Covid wave sparks panic across China - Hospitals full as cremations 'can't keep up' with demand
CHINA DAILY
Emergency wards and crematoriums across China have been scrambling to cope with the country’s biggest outbreak of Covid since the pandemic began in Wuhan in 2020.
Patients in Beijing have been arriving at hospitals in “ever-increasing” numbers with many elderly people unwell with Covid and pneumonia symptoms.
Many emergency rooms are also turning away ambulances, while patients are left on benches in hospital corridors due to a lack of beds.
Crematoriums have also been struggling this month due to heavy demand after Covid restrictions were lifted earlier this month.
China: Covid cases in China have surged after restrictions were lifted
CHINA DAILY
Beijing-based doctor Howard Bernstein said the hospitals are “overwhelmed”.
Following a “stressful” shift at privately owned Beijing United Family Hospital, Bernstein told Reuters: "The hospital is just overwhelmed from top to bottom.
"The ICU is full, as are the emergency department, the fever clinic and other wards", he said.
“A lot of them got admitted to the hospital. They're not getting better in a day or two, so there's no flow, and therefore people keep coming to the ER, but they can't go upstairs into hospital rooms," he said. "They're stuck in the ER for days."
He added: "The biggest challenge, honestly, is I think we were just unprepared for this.”
A funeral shop owner estimated that they were cremating 20 to 30 bodies per day, in comparison to three to four before Covid restrictions were lifted.
According to Reuters, one employee at the Zhuozhou crematorium in the Hebei province near Beijing said furnaces are burning overtime following the spike in deaths.

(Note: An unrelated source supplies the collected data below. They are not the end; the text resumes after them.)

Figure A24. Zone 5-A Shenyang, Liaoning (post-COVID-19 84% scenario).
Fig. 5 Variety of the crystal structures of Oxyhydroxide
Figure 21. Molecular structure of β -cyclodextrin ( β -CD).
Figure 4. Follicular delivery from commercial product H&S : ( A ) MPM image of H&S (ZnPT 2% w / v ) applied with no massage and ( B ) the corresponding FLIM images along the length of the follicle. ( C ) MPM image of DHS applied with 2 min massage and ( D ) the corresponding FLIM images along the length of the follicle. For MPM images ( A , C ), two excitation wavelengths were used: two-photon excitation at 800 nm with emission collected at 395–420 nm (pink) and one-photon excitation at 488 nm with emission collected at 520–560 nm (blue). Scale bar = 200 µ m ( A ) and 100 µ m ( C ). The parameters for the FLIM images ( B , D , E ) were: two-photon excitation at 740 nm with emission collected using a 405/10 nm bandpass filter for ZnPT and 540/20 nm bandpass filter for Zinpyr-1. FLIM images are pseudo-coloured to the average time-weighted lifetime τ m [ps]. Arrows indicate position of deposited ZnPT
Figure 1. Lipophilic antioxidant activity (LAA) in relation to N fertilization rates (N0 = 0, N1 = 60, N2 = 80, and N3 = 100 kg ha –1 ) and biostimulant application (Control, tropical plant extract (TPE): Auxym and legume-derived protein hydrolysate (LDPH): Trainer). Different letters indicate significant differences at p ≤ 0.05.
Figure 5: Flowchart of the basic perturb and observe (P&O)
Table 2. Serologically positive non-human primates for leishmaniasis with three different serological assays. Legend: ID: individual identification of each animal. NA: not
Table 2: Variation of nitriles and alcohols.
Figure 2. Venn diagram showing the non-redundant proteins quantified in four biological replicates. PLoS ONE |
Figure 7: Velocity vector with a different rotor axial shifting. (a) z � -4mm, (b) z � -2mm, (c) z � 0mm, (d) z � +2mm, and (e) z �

Zhao Yongsheng, a worker at a funeral goods shop near a local hospital said: “There’s been so many people dying.
“They work day and night, but they can’t burn them all.”
Crematoriums in China are struggling to cope with demand
CHINA DAILY
At a crematorium in Gaobeidian, around 20 kilometres south of Zhuozhou, the body of one 82-year-old woman was brought from Beijing, a two-hour drive, because funeral homes in China’s capital were packed, according to the woman’s grandson, Liang.
China reported no Covid deaths on the mainland for the six days through Sunday, the Chinese Center for Disease Control and Prevention said on Sunday, even as crematories faced surging demand.
Sonia Jutard-Bourreau, 48, chief medical officer at the private Raffles Hospital in Beijing, said patients' average age has increased by about 40 years to over 70 in the space of a week.
She said: "It's always the same profile. That is most of the patients have not been vaccinated."
“They want the medicine like a replacement of the vaccine, but the medicine does not replace the vaccine."